» INSTRUCTIONS TO FOLLOW: Please retype the passage on Islamist networks in Kerala word for word, from "Most of these" up to and including "Mumbai during 2002-2003.".

» PASSAGE SHOWN:
————

Most of these front organisations aren’t directly linked to SIMI. Groups like the Tahreeek Tahaffuz-e-Sha’aire Islam [Movement for the Protection of Islamic Symbols and Monuments], the Muslim Youth Forum or the Karuna Foundation do however help propagate chauvinist Salafi-sect ideologues who advocate violence, and provide a forum for SIMI talent-scouts.
Over the years, SIMI has had not a little success in funnelling recruits to terrorist groups, notably the Lashkar-e-Taiba. Kamakutty, a computer engineer-turned terrorist held in Bangalore last month, is known to have worked closely with Lashkar commander Muhammad Faisal Khan, a key organiser of bombings in Mumbai during 2002-2003.
How does one account for the growth of Islamist terror networks in Kerala? One important point is that most of SIMI’s key leaders in Kerala worked or studied elsewhere — thus encountering communal discrimination of an intensity unknown in the State itself. Highly educated, their access to the internet enables them to link local grievances to the larger, global jihadist movement.
Within Kerala itself, politics has contributed to the empowerment of Islamists. In recent years, the Jamaat-e-Islami’s traditional control of Muslim votes in north Kerala has weakened, as the Left has taken control of the region. Religious neo-conservatism has been seen by some Jamaat-e-Islami ground-level leaders as a means of fighting the secular tide.
Islamist groups have been able to market their religious message as an answer to the problems of young people, like drugs and alcoholism. Parents often welcome their operations, believing their wards’ religious interests keep them safe from modern vices. Elements of Kerala’s West Asia-based Muslim diaspora have often unwittingly funded these enterprises.
In the imagination of Kerala Islamists, SIMI-linked terrorists are inheritors of an unbroken line of Islamist resistance dating back to struggles against Portuguese imperialism. Recruits are told of Zayn-ad-Din, a Malabar coast resident who in his 1580 book, Tuhfat al-Mujahideen, called on “the Faithful to undertake a jihad against the worshippers of the Cross.”
Kerala jihadists, with their close link to the worldwide Salafi-jihadi movement, claim their struggle forms part of the same tradition. Kerala’s government is alive to the threat. Last year, clashes between Islamists and Hindu fundamentalists in Malappuram led police to make several hundred arrests. But the resilience of SIMI’s networks shows no quick-fix solution exists to the growing problem.
A sentence in “The jihad in ‘God’s Own Country’” (March 9, 2008) was “… Last year, the State government said [the Students Islamic Movement of India] SIMI now operates through twelve front organisations, mainly in the districts of Malappuram and Kondotty.” Kondotty is not a district, but a town in the Malappuram district of Kerala.

————

» DATASET RECORDS:
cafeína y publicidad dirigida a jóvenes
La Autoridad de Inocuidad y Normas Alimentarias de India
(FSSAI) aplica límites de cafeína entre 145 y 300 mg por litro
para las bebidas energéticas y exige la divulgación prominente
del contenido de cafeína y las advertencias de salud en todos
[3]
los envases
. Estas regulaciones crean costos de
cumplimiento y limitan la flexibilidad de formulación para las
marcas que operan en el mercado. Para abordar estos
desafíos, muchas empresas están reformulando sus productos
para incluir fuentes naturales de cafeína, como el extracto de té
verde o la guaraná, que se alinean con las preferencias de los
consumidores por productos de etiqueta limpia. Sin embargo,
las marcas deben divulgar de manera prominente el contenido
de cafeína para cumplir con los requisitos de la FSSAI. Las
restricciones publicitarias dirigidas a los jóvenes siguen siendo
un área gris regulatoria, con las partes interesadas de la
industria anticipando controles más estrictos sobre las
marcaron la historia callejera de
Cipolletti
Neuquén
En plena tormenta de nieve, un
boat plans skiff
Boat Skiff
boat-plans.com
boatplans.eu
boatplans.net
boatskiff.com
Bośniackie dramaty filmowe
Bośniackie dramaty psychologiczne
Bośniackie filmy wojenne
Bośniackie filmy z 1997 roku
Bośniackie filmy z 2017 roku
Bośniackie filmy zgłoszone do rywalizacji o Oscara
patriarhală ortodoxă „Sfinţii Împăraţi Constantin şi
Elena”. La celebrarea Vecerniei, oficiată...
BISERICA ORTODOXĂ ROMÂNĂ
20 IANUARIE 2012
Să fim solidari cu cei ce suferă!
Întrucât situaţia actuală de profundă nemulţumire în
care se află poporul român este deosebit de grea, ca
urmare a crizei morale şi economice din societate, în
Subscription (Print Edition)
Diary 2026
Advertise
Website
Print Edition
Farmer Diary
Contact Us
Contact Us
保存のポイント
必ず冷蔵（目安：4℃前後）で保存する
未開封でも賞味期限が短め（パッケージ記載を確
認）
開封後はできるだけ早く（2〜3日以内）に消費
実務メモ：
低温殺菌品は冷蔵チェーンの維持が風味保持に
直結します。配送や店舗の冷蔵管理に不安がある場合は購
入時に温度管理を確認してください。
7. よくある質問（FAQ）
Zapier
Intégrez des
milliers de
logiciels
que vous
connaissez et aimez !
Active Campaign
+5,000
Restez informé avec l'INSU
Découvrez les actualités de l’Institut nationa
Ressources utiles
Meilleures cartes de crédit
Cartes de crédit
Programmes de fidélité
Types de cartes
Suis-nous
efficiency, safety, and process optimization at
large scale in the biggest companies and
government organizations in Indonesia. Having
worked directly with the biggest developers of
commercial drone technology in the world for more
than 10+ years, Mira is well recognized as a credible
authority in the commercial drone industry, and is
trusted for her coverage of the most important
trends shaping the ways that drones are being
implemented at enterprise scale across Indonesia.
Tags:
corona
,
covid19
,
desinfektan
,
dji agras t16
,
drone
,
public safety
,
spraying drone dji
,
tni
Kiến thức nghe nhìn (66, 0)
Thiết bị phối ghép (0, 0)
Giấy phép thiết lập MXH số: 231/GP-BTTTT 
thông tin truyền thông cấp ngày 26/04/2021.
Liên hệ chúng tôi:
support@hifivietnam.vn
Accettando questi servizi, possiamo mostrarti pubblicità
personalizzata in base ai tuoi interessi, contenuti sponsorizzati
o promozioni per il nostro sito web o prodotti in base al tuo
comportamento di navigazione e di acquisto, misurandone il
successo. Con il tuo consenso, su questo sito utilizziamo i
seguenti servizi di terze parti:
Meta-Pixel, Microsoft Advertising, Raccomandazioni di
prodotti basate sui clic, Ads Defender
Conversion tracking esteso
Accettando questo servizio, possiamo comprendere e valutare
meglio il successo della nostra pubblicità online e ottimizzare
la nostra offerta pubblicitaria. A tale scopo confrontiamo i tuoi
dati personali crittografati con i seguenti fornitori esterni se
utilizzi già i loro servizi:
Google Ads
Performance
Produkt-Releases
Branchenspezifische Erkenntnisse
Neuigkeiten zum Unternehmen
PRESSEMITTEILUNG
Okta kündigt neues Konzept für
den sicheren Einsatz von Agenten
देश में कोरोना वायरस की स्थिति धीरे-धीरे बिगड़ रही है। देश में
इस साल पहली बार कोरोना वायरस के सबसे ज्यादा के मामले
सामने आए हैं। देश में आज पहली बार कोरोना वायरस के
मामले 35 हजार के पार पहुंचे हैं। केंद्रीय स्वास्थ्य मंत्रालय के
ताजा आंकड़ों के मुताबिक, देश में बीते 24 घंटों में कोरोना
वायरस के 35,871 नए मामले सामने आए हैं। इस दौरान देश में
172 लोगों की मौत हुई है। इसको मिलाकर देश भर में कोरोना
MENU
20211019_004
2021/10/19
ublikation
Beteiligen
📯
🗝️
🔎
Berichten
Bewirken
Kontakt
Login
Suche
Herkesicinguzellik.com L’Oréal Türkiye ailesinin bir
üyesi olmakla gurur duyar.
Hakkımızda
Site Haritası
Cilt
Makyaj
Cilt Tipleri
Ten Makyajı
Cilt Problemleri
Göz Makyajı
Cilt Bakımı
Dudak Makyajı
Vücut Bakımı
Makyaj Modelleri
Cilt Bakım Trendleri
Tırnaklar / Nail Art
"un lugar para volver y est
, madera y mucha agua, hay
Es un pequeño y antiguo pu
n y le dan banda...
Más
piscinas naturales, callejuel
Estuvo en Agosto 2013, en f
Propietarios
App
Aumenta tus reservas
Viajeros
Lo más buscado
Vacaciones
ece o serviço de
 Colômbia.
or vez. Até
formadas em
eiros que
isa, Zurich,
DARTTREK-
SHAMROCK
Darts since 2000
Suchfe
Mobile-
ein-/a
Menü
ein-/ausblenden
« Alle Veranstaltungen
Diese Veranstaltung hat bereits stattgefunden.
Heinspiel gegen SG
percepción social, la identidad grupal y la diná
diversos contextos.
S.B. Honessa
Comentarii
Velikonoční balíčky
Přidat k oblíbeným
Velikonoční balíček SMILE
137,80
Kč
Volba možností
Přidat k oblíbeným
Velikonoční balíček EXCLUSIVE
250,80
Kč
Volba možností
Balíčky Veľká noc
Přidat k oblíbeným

————

» OUTPUT BELOW:
Most of these front organisations aren’t directly linked to SIMI. Groups like the Tahreeek Tahaffuz-e-Sha’aire Islam [Movement for the Protection of Islamic Symbols and Monuments], the Muslim Youth Forum or the Karuna Foundation do however help propagate chauvinist Salafi-sect ideologues who advocate violence, and provide a forum for SIMI talent-scouts.
Over the years, SIMI has had not a little success in funnelling recruits to terrorist groups, notably the Lashkar-e-Taiba. Kamakutty, a computer engineer-turned terrorist held in Bangalore last month, is known to have worked closely with Lashkar commander Muhammad Faisal Khan, a key organiser of bombings in Mumbai during 2002-2003.